Explainability is a multifaceted concept, and there is no single metric to measure it. The evaluation of explainability involves comparing the feature importance provided by different models, such as comparing the explanations of ANN and BiLSTM with those of traditional models. In this study, another two sets of performance metrics were adapted to evaluate deep learning models’ prediction and classification results. For prediction, mean absolute error (MAE) and mean squared error (MSE) was used to evaluate the performance of the prediction model. Both metrics measure the deviation or difference of a predicted value from its actual value. For classification, a traditional confusion matrix was used to calculate precision, F1-Score, recall, and balanced accuracy metrics of deep learning results on multi-label classification.

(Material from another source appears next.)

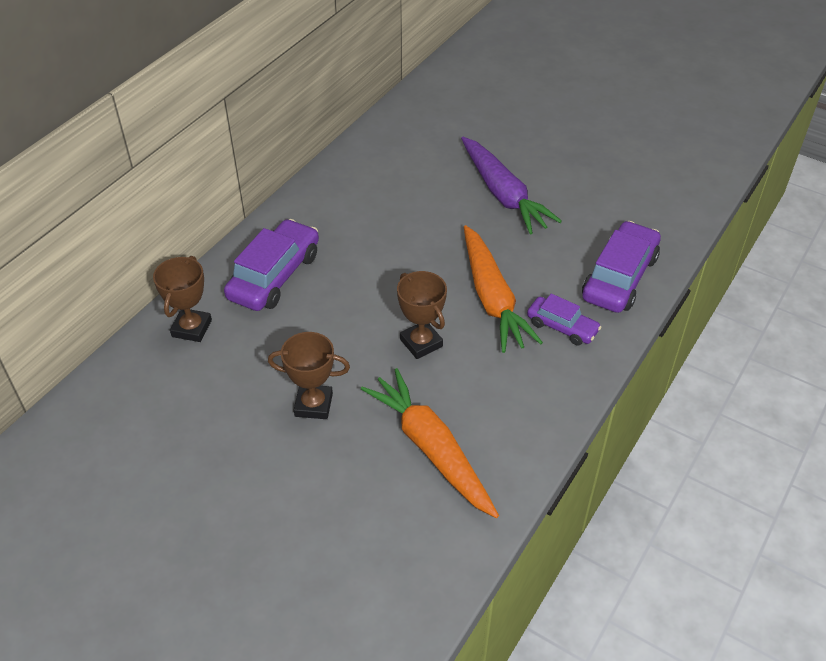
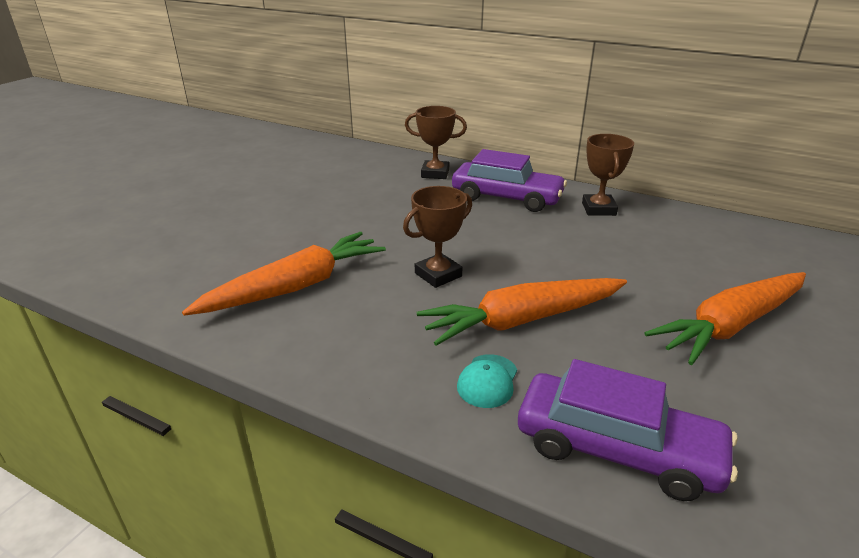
camera: 85 degrees right, 15 degrees down
brown trophy [268,332,350,419] -> brown trophy moved to [582,134,634,216]
purple carrot [461,137,562,234] -> orange carrot [645,272,806,365]
purple car [527,294,601,346] -> turquoise cap [457,354,517,408]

The proposed QXAI approach was evaluated on its ability to predict heart rate based on sensor data and clinical indicators. Other vital signs retrieved from human subjects were in the PPG-DaLiA dataset. The two deep learning models ANN and attention-based BiLSTM proposed in the framework were trained on the data to predict the vital signs. The models’ performance was compared with other traditional models shown in Tab. II. The ANN model performed better than the attention-based BiLSTM, MLP, and LSTM models with MAE and MSE of 3.33 and 24.51 respectively.

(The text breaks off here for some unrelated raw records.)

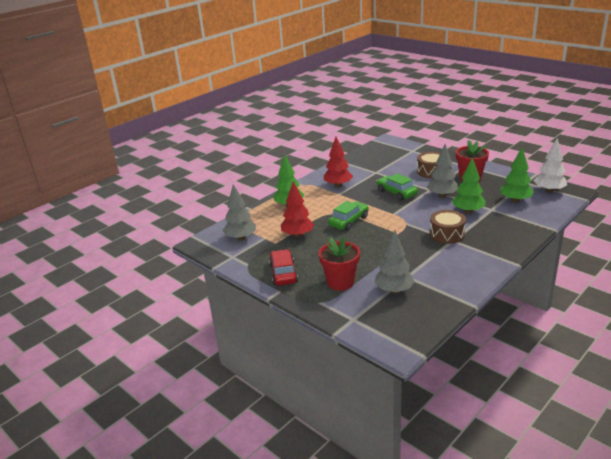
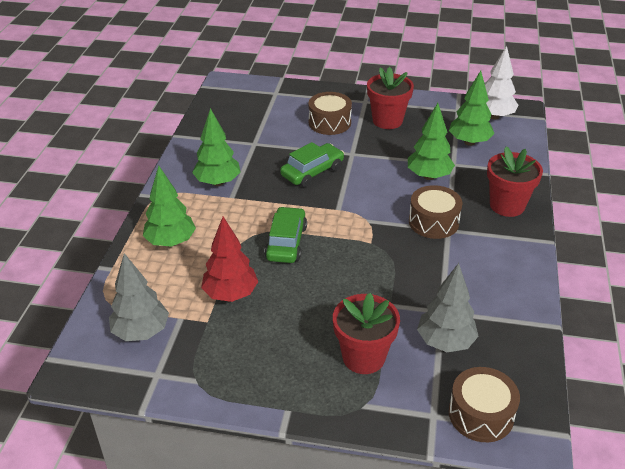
camera: 35 degrees left, 10 degrees up
red car [269,249,298,286] -> none
red tree [324,137,353,188] -> green tree [192,108,240,186]
green car [376,173,418,201] -> green car turned 120 degrees clockwise [280,142,344,187]
grey tree [427,144,458,198] -> none
none -> brown drum [449,367,520,442]
none -> red flower pot [487,147,543,217]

The proposed QXAI approach was also used to explain the classification of human physical activities. Both the deep learning models ANN and attention-based BiLSTM were trained on the MHEALTH dataset. Model classification performance was compared to DNN and CNN, as shown in Tab. III. The ANN model had the best performance, with all evaluation metric values equalling 100%. CNN and DNN models also performed better than the attention-based BiLSTM model. The proposed framework disclosed the intrinsic weights of each feature in classification and post-hoc model explanations with Shapley values.